··· AVAILABLE DATA
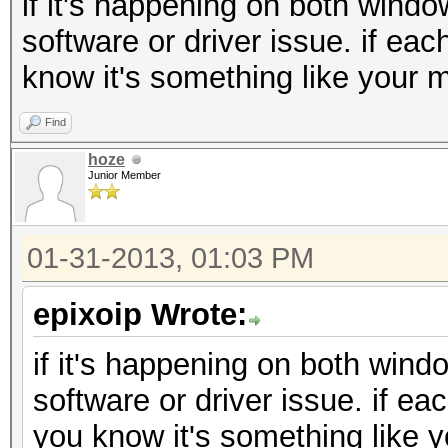
if it's happening on both windo
software or driver issue. if eac
know it's something like your m
Find
hoze
Junior Member
01-31-2013, 01:03 PM
epixoip Wrote:
if it's happening on both wind
software or driver issue. if ea
you know it's something like y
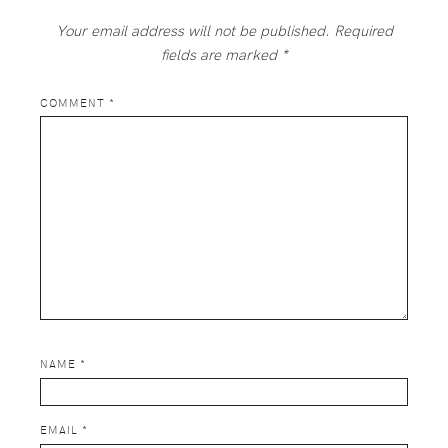
Your email address will not be published.
Required
fields are marked
*
COMMENT
*
NAME
*
EMAIL
*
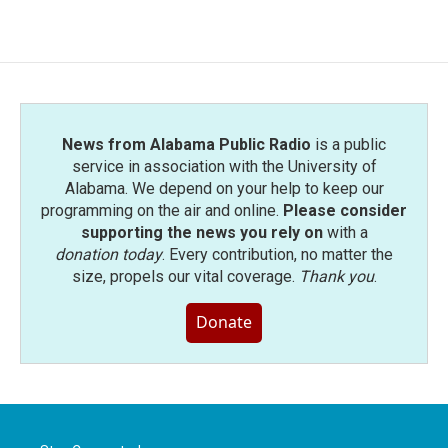
News from Alabama Public Radio
is a public
service in association with the University of
Alabama. We depend on your help to keep our
programming on the air and online.
Please consider
supporting the news you rely on
with a
donation today
. Every contribution, no matter the
size, propels our vital coverage.
Thank you
.
Donate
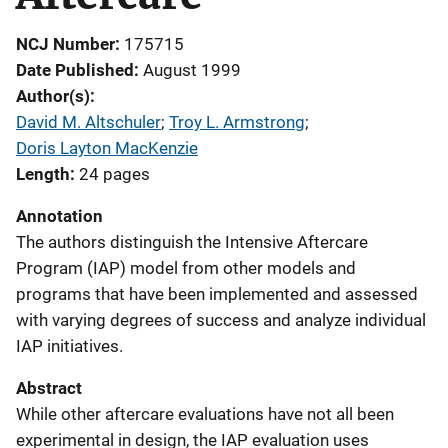
NCJ Number
175715
Date Published
August 1999
Author(s)
David M. Altschuler
; 
Troy L. Armstrong
; 
Doris Layton MacKenzie
Length
24 pages
Annotation
The authors distinguish the Intensive Aftercare
Program (IAP) model from other models and
programs that have been implemented and assessed
with varying degrees of success and analyze individual
IAP initiatives.
Abstract
While other aftercare evaluations have not all been
experimental in design, the IAP evaluation uses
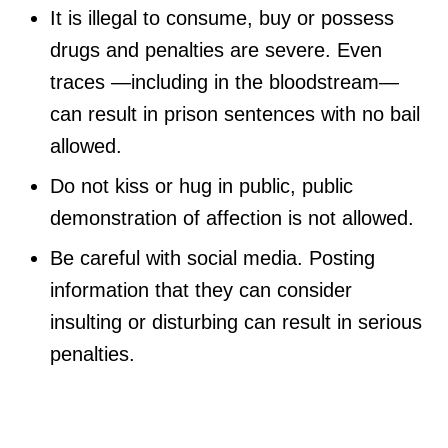
It is illegal to consume, buy or possess
drugs and penalties are severe. Even
traces —including in the bloodstream—
can result in prison sentences with no bail
allowed.
Do not kiss or hug in public, public
demonstration of affection is not allowed.
Be careful with social media. Posting
information that they can consider
insulting or disturbing can result in serious
penalties.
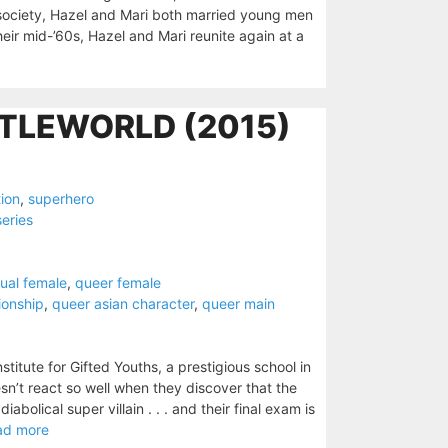
d society, Hazel and Mari both married young men
heir mid-’60s, Hazel and Mari reunite again at a
TLEWORLD (2015)
tion
,
superhero
series
ual female
,
queer female
tionship
,
queer asian character
,
queer main
stitute for Gifted Youths, a prestigious school in
esn’t react so well when they discover that the
abolical super villain . . . and their final exam is
ad more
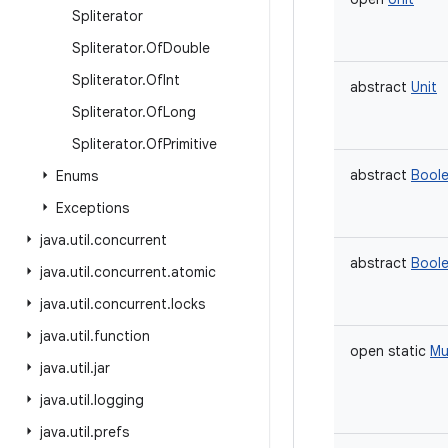
Spliterator
Spliterator
.
Of
Double
Spliterator
.
Of
Int
abstract
Unit
Spliterator
.
Of
Long
Spliterator
.
Of
Primitive
abstract
Bool
Enums
Exceptions
java
.
util
.
concurrent
abstract
Bool
java
.
util
.
concurrent
.
atomic
java
.
util
.
concurrent
.
locks
java
.
util
.
function
open
static
Mu
java
.
util
.
jar
java
.
util
.
logging
java
.
util
.
prefs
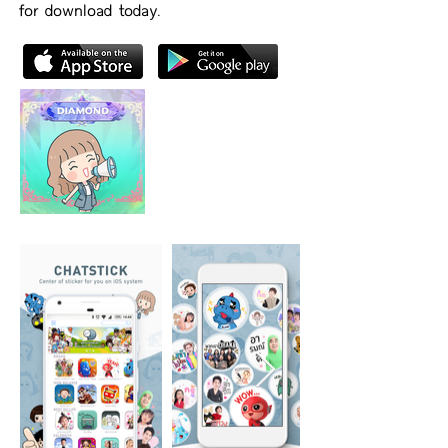
for download today.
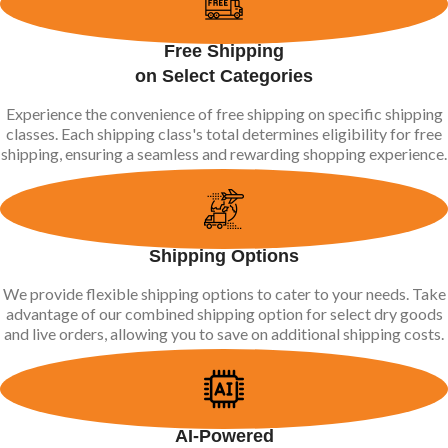
Free Shipping
on Select Categories
Experience the convenience of free shipping on specific shipping
classes. Each shipping class's total determines eligibility for free
shipping, ensuring a seamless and rewarding shopping experience.
Shipping Options
We provide flexible shipping options to cater to your needs. Take
advantage of our combined shipping option for select dry goods
and live orders, allowing you to save on additional shipping costs.
AI-Powered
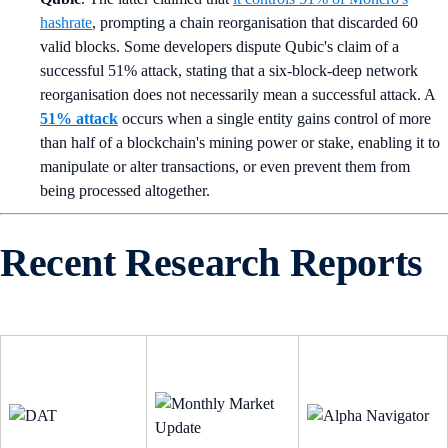
hashrate
, prompting a chain reorganisation that discarded 60
valid blocks. Some developers dispute Qubic's claim of a
successful 51% attack, stating that a six-block-deep network
reorganisation does not necessarily mean a successful attack. A
51% attack
occurs when a single entity gains control of more
than half of a blockchain's mining power or stake, enabling it to
manipulate or alter transactions, or even prevent them from
being processed altogether.
Recent Research Reports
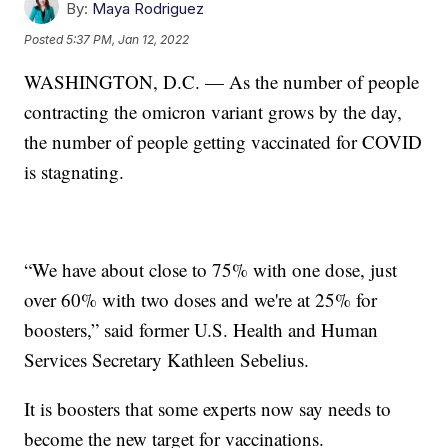
By:
Maya Rodriguez
Posted
5:37 PM, Jan 12, 2022
WASHINGTON, D.C. — As the number of people
contracting the omicron variant grows by the day,
the number of people getting vaccinated for COVID
is stagnating.
“We have about close to 75% with one dose, just
over 60% with two doses and we're at 25% for
boosters,” said former U.S. Health and Human
Services Secretary Kathleen Sebelius.
It is boosters that some experts now say needs to
become the new target for vaccinations.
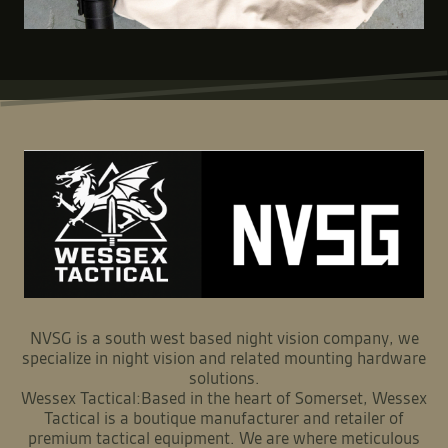
NVSG is a south west based night vision company, we
specialize in night vision and related mounting hardware
solutions.
Wessex Tactical:Based in the heart of Somerset, Wessex
Tactical is a boutique manufacturer and retailer of
premium tactical equipment. We are where meticulous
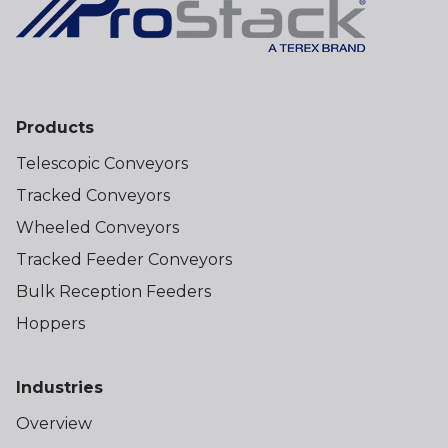
Products
Telescopic Conveyors
Tracked Conveyors
Wheeled Conveyors
Tracked Feeder Conveyors
Bulk Reception Feeders
Hoppers
Industries
Overview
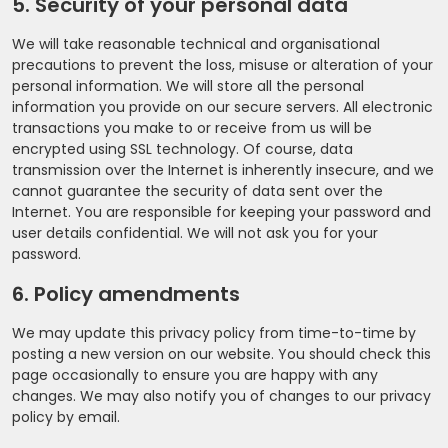
5. Security of your personal data
We will take reasonable technical and organisational
precautions to prevent the loss, misuse or alteration of your
personal information. We will store all the personal
information you provide on our secure servers. All electronic
transactions you make to or receive from us will be
encrypted using SSL technology. Of course, data
transmission over the Internet is inherently insecure, and we
cannot guarantee the security of data sent over the
Internet. You are responsible for keeping your password and
user details confidential. We will not ask you for your
password.
6. Policy amendments
We may update this privacy policy from time-to-time by
posting a new version on our website. You should check this
page occasionally to ensure you are happy with any
changes. We may also notify you of changes to our privacy
policy by email.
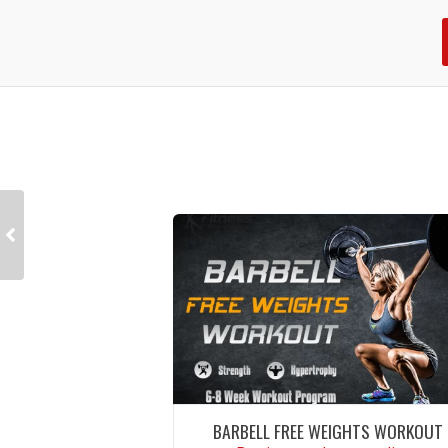
BARBELL FREE WEIGHTS WORKOUT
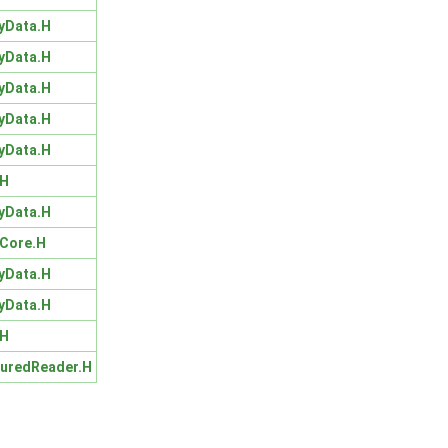
yData.H
yData.H
yData.H
yData.H
yData.H
.H
yData.H
Core.H
yData.H
yData.H
.H
turedReader.H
······
- _ASSIGNMENT_
Write out every line in the data that holds the string "vision".

- _ANSWER FOR THIS EXERCISE_
NVSG is a south west based night vision company, we
specialize in night vision and related mounting hardware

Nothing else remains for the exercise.